Identifying what financial services are actually provided, and how, is sometimes a challenge for us supervisors, given the lack of a truly harmonised regulatory framework for financial services in the EU. As outlined by the European Securities and Markets Authority in a 2019 report on crypto-assets, there are significant differences in how Markets in Financial Instruments Directive (MiFID)[15] rules on the definition of financial instruments have been implemented in the Member States.[16]

It is therefore clear that thorough analysis is needed of what financial services are provided in the DeFi space and how they map onto the definition of financial services in the existing legislation, particularly in relation to the banking sector.

The case of stablecoins is interesting not only because they featured prominently in some recent crises[17] but also because, in the context of DeFi, stablecoins are mostly used to settle transactions involving other crypto-assets. The starting point of any discussion should be that stablecoins might be considered a form of private money, with some similarities to bank demand deposits but without all the public safeguards of bank deposits. And given the possibility that stablecoins can lose their peg to the reference currency (in general the US dollar), they are prone to runs, exactly like bank deposits.

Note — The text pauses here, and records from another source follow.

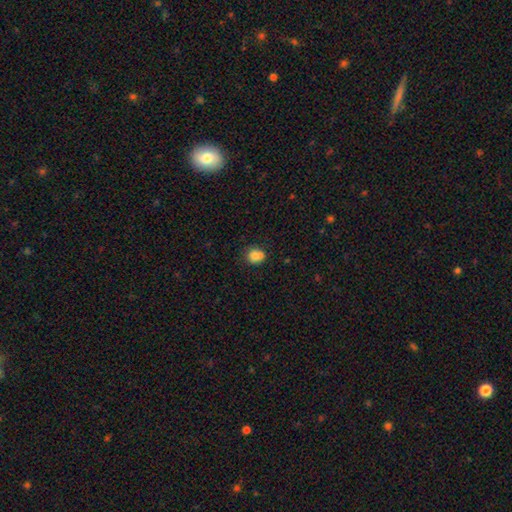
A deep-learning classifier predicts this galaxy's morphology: A smooth galaxy with no disk features (80%) that is round (71%).

Vote fractions:
- Smooth or featured? smooth: 80% / star or artifact: 10% / featured or disk: 9%
- How rounded? round: 71% / in between: 28% / cigar-shaped: 1%
- Merging? none: 58% / minor disturbance: 19% / merger: 18% / major disturbance: 5%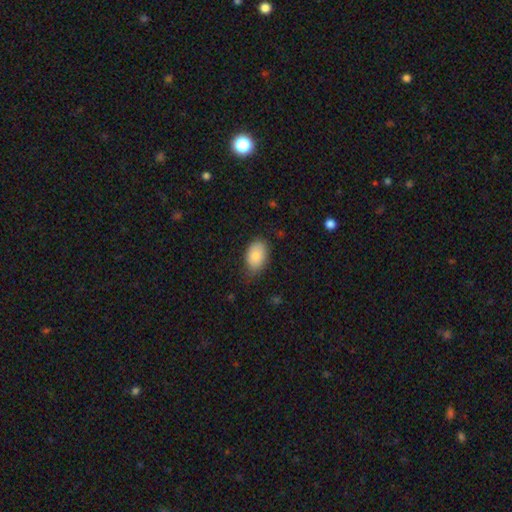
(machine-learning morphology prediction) Overall: smooth (83%). How rounded: in between (88%). Merging: none (70%).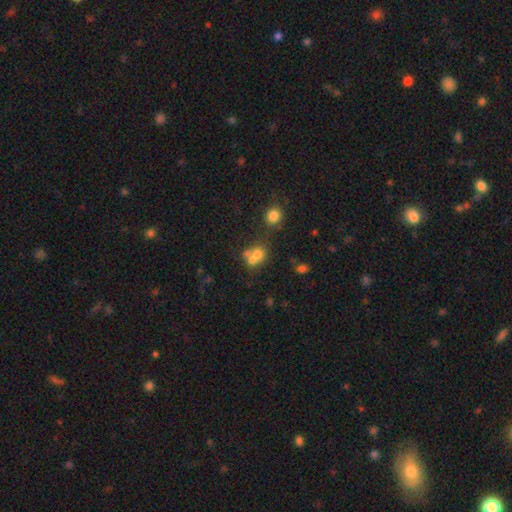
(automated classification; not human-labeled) Q: Smooth or featured?
A: smooth (64%); runner-up: featured or disk (20%)
Q: How rounded?
A: round (71%); runner-up: in between (27%)
Q: Merging?
A: merger (57%); runner-up: none (30%)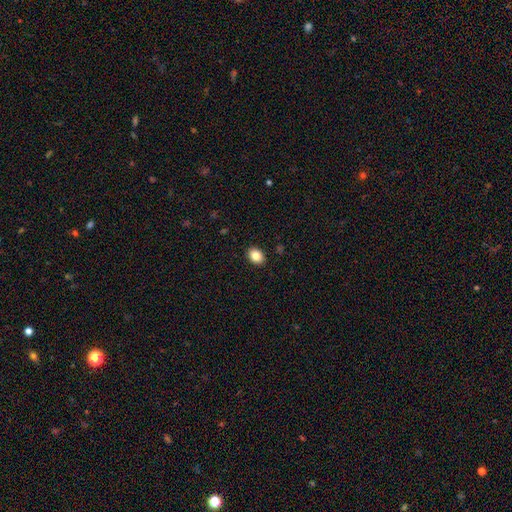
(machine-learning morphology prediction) This appears to be a smooth galaxy with no disk features (85%) that is in between round and cigar-shaped (58%). Merging: none (91%).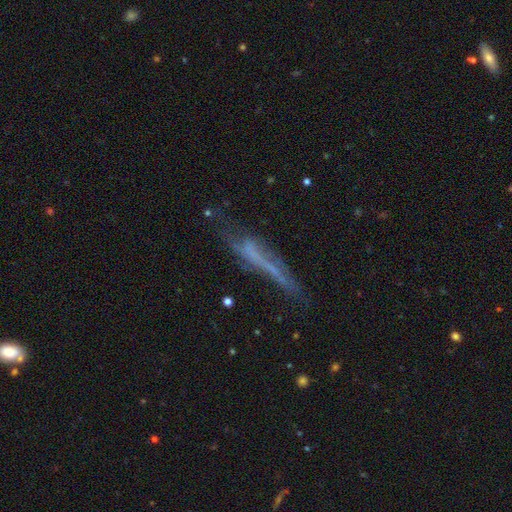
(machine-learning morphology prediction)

That is why, in its 2021 report on stablecoins, the US President’s Working Group on Financial Markets recommended that their issuance should be reserved for firms authorised as depository institutions, i.e. banks.[18] This regulatory recommendation is yet to be implemented by the US legislator.

I believe in this regard that the solution adopted by MiCAR for regulating EMTs (stablecoins pegged to a single official currency) is consistent with this approach insofar as it allows the issuance of EMTs only by credit institutions or e-money institutions.[19] This will preserve the reliability of EMTs and their capacity to actually operate as money with all its fundamental features.

At ECB Banking Supervision we are ready to cooperate with the European Banking Authority (EBA) and the other competent authorities in the colleges of supervisors that will supervise banks issuing EMTs and assess whether further regulatory changes are needed in this regard.

Initial authorisations of banks carrying out crypto business

Another aspect is how to deal with banking licence applications where the business model involves the provision of crypto-asset services.

It is worth mentioning that, when it comes to activities that holders of a banking licence are permitted to carry out, the solution adopted in the EU has always been very close to the universal banking model. Under this solution, credit institutions are allowed to provide all financial services over and above the provision of core banking services – with the exception of insurance services, which have always required a separate authorisation as well as a separate legal entity.[20]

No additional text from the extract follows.